Well, I have talked a lot about wanting to know f(x) to a given accuracy. How can we represent this mathematically? We must choose an amount of error that we are prepared to tolerate. Let us call this number e. We then hope that by determining x accurately enough, we can determine f(x) to within e. What do we mean by the phrase `accurately enough'? We mean that there is some amount of error in our specification of x, say d, which is small enough that knowing x to within d tells us f(x) to within e. That is, if y is some number within d of x - in other words, if |y-x| < d - then f(y) will equal f(x) to within an accuracy of e - in other words, |f(y)-f(x)| < e.

Now remember that we wanted to be able to do this for any given error e in the quantity f(x). In other words, whatever accuracy e is demanded of f(x), if d is small enough, then knowing x to within d determines f(x) to within e. Finally, writing this out as a definition, we say

* f is continuous at x if for every e > 0 (the
accuracy demanded of f(x)) there exists a d > 0 (the
accuracy that will be sufficient for x) such that
if |y-x| < d then |f(y)-f(x)| < e. *

This may well still seem complicated. However, as I have said, it
is just a mathematical formalization of the following idea: in
a world where perfect accuracy is neither necessary nor
possible, one can determine f(x) to * any desired * accuracy
as long as x itself can be determined accurately enough.

:: Exercise a ::
Answer these questions about the passage on continuity, each on its own line:
(i) What letter stands for the amount of error we are prepared to tolerate in f(x)?
(ii) In the definition, what does the parenthetical say the d > 0 stands for?
(iii) According to the final sentence, what must be true of x for f(x) to be determined to any desired accuracy?

:: Data extract ::
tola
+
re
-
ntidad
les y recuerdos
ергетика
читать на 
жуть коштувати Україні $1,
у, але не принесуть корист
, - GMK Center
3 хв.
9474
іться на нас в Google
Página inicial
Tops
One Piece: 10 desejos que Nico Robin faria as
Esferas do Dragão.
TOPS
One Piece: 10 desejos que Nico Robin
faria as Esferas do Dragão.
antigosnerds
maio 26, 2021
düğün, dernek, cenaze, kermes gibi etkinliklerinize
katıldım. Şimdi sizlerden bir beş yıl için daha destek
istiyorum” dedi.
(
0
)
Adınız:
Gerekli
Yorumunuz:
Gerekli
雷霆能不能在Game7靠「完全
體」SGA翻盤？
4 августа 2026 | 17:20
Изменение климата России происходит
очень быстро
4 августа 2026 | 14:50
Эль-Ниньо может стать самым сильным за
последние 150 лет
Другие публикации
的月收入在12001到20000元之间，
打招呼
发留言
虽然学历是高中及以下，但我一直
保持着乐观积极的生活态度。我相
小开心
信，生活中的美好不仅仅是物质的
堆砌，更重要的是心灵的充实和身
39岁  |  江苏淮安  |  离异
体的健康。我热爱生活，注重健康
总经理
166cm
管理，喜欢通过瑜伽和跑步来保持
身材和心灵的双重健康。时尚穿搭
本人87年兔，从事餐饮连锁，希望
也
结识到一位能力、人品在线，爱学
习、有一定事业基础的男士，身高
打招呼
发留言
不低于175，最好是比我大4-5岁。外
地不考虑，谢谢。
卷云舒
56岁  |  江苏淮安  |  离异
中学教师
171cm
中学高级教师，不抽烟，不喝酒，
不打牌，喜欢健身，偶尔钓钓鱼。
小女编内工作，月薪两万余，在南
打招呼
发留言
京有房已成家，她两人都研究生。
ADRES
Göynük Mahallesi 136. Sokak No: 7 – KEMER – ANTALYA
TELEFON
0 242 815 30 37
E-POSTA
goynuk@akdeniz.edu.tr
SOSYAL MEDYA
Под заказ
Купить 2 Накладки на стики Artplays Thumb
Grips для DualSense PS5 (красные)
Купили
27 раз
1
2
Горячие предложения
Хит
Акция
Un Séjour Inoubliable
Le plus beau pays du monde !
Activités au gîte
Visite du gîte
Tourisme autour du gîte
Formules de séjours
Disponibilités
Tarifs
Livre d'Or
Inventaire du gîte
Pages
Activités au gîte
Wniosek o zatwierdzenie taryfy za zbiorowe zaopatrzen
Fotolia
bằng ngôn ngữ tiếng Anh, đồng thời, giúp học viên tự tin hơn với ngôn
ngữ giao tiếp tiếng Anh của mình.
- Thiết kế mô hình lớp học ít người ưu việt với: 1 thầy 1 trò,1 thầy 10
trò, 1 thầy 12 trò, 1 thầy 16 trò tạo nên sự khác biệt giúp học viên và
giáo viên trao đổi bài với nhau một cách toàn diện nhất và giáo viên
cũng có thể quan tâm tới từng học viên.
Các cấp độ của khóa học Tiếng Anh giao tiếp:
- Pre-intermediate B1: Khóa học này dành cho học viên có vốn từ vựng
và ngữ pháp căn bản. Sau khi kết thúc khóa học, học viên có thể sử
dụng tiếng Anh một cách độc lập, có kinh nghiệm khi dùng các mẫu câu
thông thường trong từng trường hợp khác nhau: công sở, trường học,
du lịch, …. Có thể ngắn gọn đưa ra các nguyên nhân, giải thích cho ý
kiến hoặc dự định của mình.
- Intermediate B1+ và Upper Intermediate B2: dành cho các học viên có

:: Exercise b ::
Reproduce everything in the records from the very first line down to the line containing "小女编内工作，月薪两万余，在南", with both of those lines included.

:: Final answer a ::
(i) e
(ii) The accuracy that will be sufficient for x.
(iii) x itself must be determined accurately enough.

:: Final answer b ::
tola
+
re
-
ntidad
les y recuerdos
ергетика
читать на 
жуть коштувати Україні $1,
у, але не принесуть корист
, - GMK Center
3 хв.
9474
іться на нас в Google
Página inicial
Tops
One Piece: 10 desejos que Nico Robin faria as
Esferas do Dragão.
TOPS
One Piece: 10 desejos que Nico Robin
faria as Esferas do Dragão.
antigosnerds
maio 26, 2021
düğün, dernek, cenaze, kermes gibi etkinliklerinize
katıldım. Şimdi sizlerden bir beş yıl için daha destek
istiyorum” dedi.
(
0
)
Adınız:
Gerekli
Yorumunuz:
Gerekli
雷霆能不能在Game7靠「完全
體」SGA翻盤？
4 августа 2026 | 17:20
Изменение климата России происходит
очень быстро
4 августа 2026 | 14:50
Эль-Ниньо может стать самым сильным за
последние 150 лет
Другие публикации
的月收入在12001到20000元之间，
打招呼
发留言
虽然学历是高中及以下，但我一直
保持着乐观积极的生活态度。我相
小开心
信，生活中的美好不仅仅是物质的
堆砌，更重要的是心灵的充实和身
39岁  |  江苏淮安  |  离异
体的健康。我热爱生活，注重健康
总经理
166cm
管理，喜欢通过瑜伽和跑步来保持
身材和心灵的双重健康。时尚穿搭
本人87年兔，从事餐饮连锁，希望
也
结识到一位能力、人品在线，爱学
习、有一定事业基础的男士，身高
打招呼
发留言
不低于175，最好是比我大4-5岁。外
地不考虑，谢谢。
卷云舒
56岁  |  江苏淮安  |  离异
中学教师
171cm
中学高级教师，不抽烟，不喝酒，
不打牌，喜欢健身，偶尔钓钓鱼。
小女编内工作，月薪两万余，在南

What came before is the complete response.